**PASSAGE TO READ**
=== Section Start ===
I'm still going to say it could be a test mule car setup, but its likely a privateer job. Those turbos in the picture appear to be small K27s. See the large K27 oil flange on the left one and no 90deg opposed water line like a K26.
James


----------



## WAUOla (Apr 15, 2005)

OK! Discovered one more of these pics on my
harddrive tonight! PerL and me having some
trouble IDing anything on it. But written on
picture (seems like a scan) is this:
5326 970 6415


----------



## PerL (Jan 9, 2001)

*Re: (WAUOla)*

I found that the number on the scan is a 3K number that matches VAG numer 035 145 703F, which according to Scott J. Mockry is the K26 from a 200T, type 44.
http://www.sjmautotechnik.com/...s.htm
Here is the picture


----------



## WAUOla (Apr 15, 2005)

May this then be some sort of Talladega clone (or actual car, even though I think it was singelturbo 25V)??


----------



## PerL (Jan 9, 2001)

*Re: (WAUOla)*

No, because the engine you posted the pic of is most likely installed in an Urquattro, while the Talladega was a 200. The difference is easily seen on the top of the shock absorbers, the Type 44 cars had the shocks installed with 3 bolts (same as your C4) while the Type 81/85 cars had them installed with the single center nut only.
=== Section End ===
Stored items
=== Section Start ===
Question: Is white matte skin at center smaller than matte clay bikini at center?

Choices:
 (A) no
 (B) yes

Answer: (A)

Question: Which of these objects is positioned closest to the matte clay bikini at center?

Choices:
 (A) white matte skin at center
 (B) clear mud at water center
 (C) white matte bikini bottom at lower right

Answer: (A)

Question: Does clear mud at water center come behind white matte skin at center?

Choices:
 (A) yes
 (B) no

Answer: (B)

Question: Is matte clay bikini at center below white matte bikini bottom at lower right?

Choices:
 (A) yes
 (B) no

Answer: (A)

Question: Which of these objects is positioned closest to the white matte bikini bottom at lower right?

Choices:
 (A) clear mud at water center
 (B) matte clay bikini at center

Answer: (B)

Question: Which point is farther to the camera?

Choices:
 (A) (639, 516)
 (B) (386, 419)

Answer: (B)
=== Section End ===
=== Section Start ===
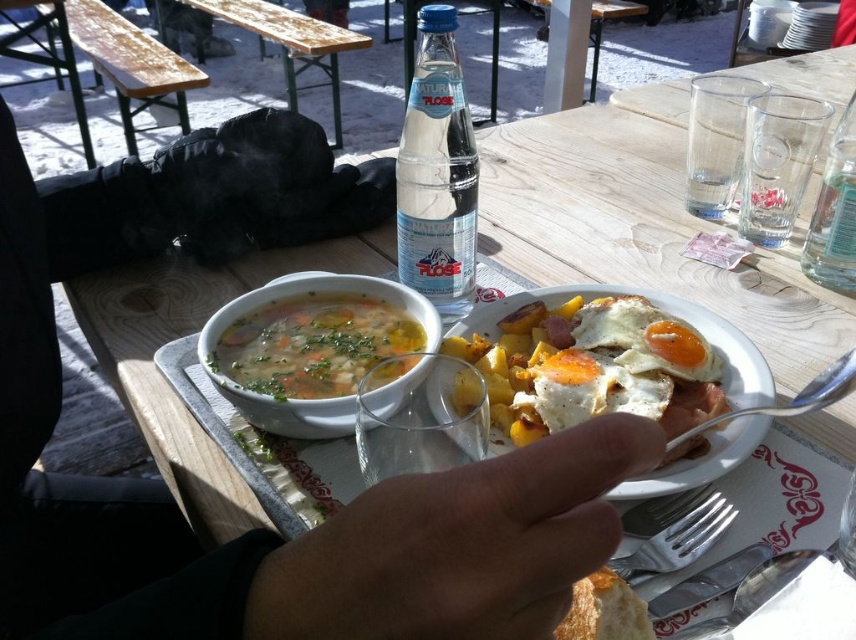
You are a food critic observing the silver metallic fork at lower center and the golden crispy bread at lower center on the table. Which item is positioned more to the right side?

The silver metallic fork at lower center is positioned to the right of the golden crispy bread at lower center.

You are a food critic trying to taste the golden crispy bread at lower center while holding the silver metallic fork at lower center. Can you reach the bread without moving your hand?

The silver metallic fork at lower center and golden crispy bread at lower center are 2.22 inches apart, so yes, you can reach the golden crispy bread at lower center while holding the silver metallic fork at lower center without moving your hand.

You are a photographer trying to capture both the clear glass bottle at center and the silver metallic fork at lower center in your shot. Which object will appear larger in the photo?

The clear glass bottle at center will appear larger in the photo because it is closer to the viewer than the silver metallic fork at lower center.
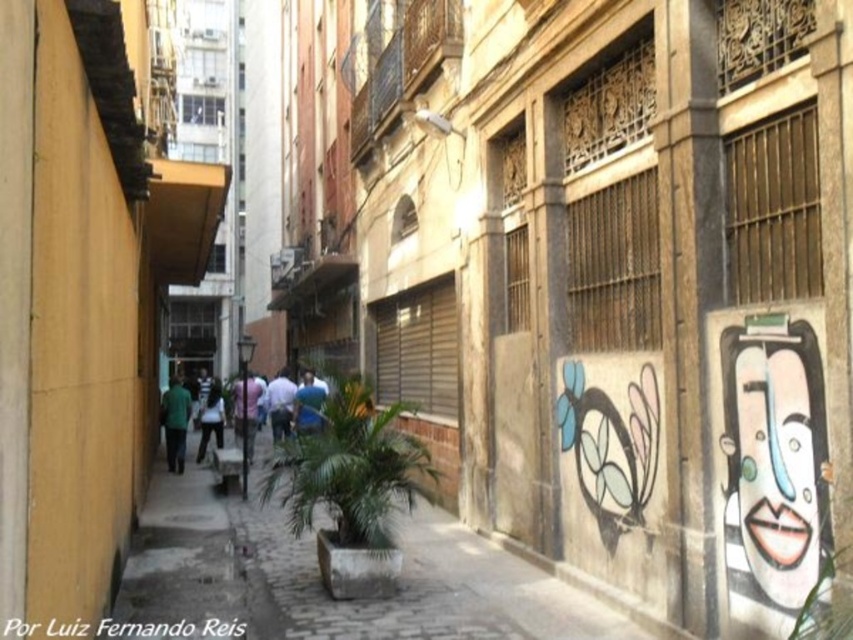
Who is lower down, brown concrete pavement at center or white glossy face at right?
=== Section End ===
**TASK REQUIREMENTS**
[A] Can you reproduce, word for word, the part of the forum thread on the turbo engine that begins at the words "http://www.sjmautotechnik.com/...s.htm" and stops after the words "was singelturbo 25V)??"?
[B] Would you quote the lines of the listing that begin at the line containing "Question: Is white" and stop after the line containing "Question: Which point", both ends included?

**ANSWERS TO EACH TASK**
[A]
http://www.sjmautotechnik.com/...s.htm
Here is the picture


----------



## WAUOla (Apr 15, 2005)

May this then be some sort of Talladega clone (or actual car, even though I think it was singelturbo 25V)??

[B]
Question: Is white matte skin at center smaller than matte clay bikini at center?

Choices:
 (A) no
 (B) yes

Answer: (A)

Question: Which of these objects is positioned closest to the matte clay bikini at center?

Choices:
 (A) white matte skin at center
 (B) clear mud at water center
 (C) white matte bikini bottom at lower right

Answer: (A)

Question: Does clear mud at water center come behind white matte skin at center?

Choices:
 (A) yes
 (B) no

Answer: (B)

Question: Is matte clay bikini at center below white matte bikini bottom at lower right?

Choices:
 (A) yes
 (B) no

Answer: (A)

Question: Which of these objects is positioned closest to the white matte bikini bottom at lower right?

Choices:
 (A) clear mud at water center
 (B) matte clay bikini at center

Answer: (B)

Question: Which point is farther to the camera?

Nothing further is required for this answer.